Lessons for the Gift Giving Season; filters, feelings, & more…
by Colleen Smith, MA, BCBA – PTS Director of Behavioral Health
December is filled with the most exciting holidays for children. It also has the most” gift-giving’ holidays. Children eagerly await Hanukkah, Christmas, and/or Kwanza to see what presents await them. There are many ways you can help your learners prepare for this season of family, gifts, and fun!
A: Working the holidays into your Discrete Trial Teaching programs may look like adding echoic targets to teach learners to say, “Merry Christmas” or “Happy Hanukkah”. Teach these same targets as intraverbals so that your learner returns the greeting when they hear it. Teach additional intraverbal responses for questions like “What do you want for Christmas?” or “Who will you see on Kwanza?” or use common holiday songs as intraverbal fill-ins. Teach Tacts for holiday symbols such as “Menorah”, “Dreidel”, “Bells”, “Kinara”, or “Santa”.
B: Use this gift giving season to practice social skills such as “Perspective Taking”.
Gift giving should come from the heart, but it should also be an item the receiver will like. Many of our learners get stuck on seeing things from their perspective, so if you ask them what mommy wants for Christmas the response may be Robux or Legos. Poor mom!
Direct instruction of perspective taking and practice selecting presents for others during social skills sessions can save mom from another year of matchbox cars or slime. (PS- spouses may need this lesson too!)
C: Although we teach perspective taking and aim to give gifts the receiver would like, gift givers sometimes miss the mark. Cue teaching the little white lie, sometimes called the social filter or “Think it or Say it”. This is the skills of receiving a gift you don’t like without letting on you don’t like it. This can also be directly taught and practiced in social skills groups.
Lesson plan 1
Goal:
Given direct instruction in perspective taking skills, learner will demonstrate perspective taking by correctly selecting an item based on a peer’s preference for three first-trial opportunities per peer for two different peers.
Materials:
1. items or pictures of items that learners in group would like. These items may be from learner’s previously conducted preference assessments or general items that are preferred by the age group.

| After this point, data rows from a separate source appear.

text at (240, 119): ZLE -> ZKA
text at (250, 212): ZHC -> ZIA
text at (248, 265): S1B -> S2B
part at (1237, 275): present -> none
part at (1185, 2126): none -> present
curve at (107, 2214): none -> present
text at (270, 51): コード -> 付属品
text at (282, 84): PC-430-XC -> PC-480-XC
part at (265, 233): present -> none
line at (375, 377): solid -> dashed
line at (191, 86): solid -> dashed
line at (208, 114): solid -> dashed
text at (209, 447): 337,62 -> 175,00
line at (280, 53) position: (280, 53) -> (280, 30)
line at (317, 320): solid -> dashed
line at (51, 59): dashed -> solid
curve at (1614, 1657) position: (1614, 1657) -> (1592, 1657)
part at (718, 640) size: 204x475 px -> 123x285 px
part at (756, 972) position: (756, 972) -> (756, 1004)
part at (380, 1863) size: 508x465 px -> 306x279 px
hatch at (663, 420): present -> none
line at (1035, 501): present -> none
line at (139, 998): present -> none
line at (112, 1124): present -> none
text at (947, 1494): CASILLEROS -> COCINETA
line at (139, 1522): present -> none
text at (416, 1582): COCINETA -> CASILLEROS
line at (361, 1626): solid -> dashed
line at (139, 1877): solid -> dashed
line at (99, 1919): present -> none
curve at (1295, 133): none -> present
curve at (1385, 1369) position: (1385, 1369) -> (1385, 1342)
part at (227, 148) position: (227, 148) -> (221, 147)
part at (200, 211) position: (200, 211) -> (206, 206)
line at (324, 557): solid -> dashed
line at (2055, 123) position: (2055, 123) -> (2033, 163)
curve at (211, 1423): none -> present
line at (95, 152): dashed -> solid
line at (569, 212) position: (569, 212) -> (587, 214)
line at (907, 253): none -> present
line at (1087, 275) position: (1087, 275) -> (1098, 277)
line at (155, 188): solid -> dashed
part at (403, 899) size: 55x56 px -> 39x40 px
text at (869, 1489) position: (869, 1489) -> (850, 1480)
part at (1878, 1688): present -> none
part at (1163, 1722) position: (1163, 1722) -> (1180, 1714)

2. Items or pictures of items that no one in the group is likely to want as a gift.
3. a gift bag
Procedure:
1. Select a student to be gift giver and a student to be gift receiver.
2. Have the giver close their eyes or step out of the room.
3. Have the receiver select one items they would like and two items they would not like to receive and put them in a row on a desk or table.
4. Bring giver back and have them view the items.
5. Tell give to think about the receiver and select an item they would most like to receive as a gift. They should then put the item in the bag and pretend to gift it to the receiver.
6. The gift receiver will tell the gift giver if they selected the correct item or not.
7. If the correct item was selected praise the giver for “thinking about other people”.
8. If the item selected was not an item that the receiver would like, tell the gift give that they did not select the correct item. Review previously taught lessons on how to determine what other people may like and what it means to take perspective then try again.
Data Collection:
score + of the giver selects the correct item on the first opportunity without prompting. Score – if the giver selects an incorrect item or is prompted.
Lesson plan 2
Goal:
Given direct instruction of using a social filter, learner will accept a gift they do not like without indicating they do not like it (frowning, making a negative comment, etc.) in 80% of opportunities per data collection session across three sessions.
Materials: gift bag, items, or pictures of items that a learner will likely want to receive as a gift and items or pictures of items that they would not.
Procedure:
1. Place an item the learner would not like to receive as a gift in a gift bag.
2. Tell the learner you are going to role-play receiving a gift that he or she will not like.
3. Pretend to gift the item to the learner. If they do not like the item, they should say something like, “Thank you for thinking of me!” or “This is a nice gift!” their body language and facial expression should match their words.
4.Practice across non-preferred items and then intersperse trials of preferred gifts and non-preferred gifts.
5. If the learner makes a negative comment about the gift prompt with the question, “Is that a think it or a say it?”. Then suggest a response the learner could use and repeat the trial.
6. For an expanded lesson, have the gift giver react to the learner’s response. Highlight this reaction for the learner. For example, “How do I feel when you say you like my gift?” and “How do I feel when you say you don’t want my gift?”
Data collection- Score:
+ if the learner uses their social filter and – if they do not or if they only do when prompted. Score + for a correct trial following a prompted trial. Calculate percent of opportunities using social filter by dividing the number of + by the total number of opportunities and multiplying by 100.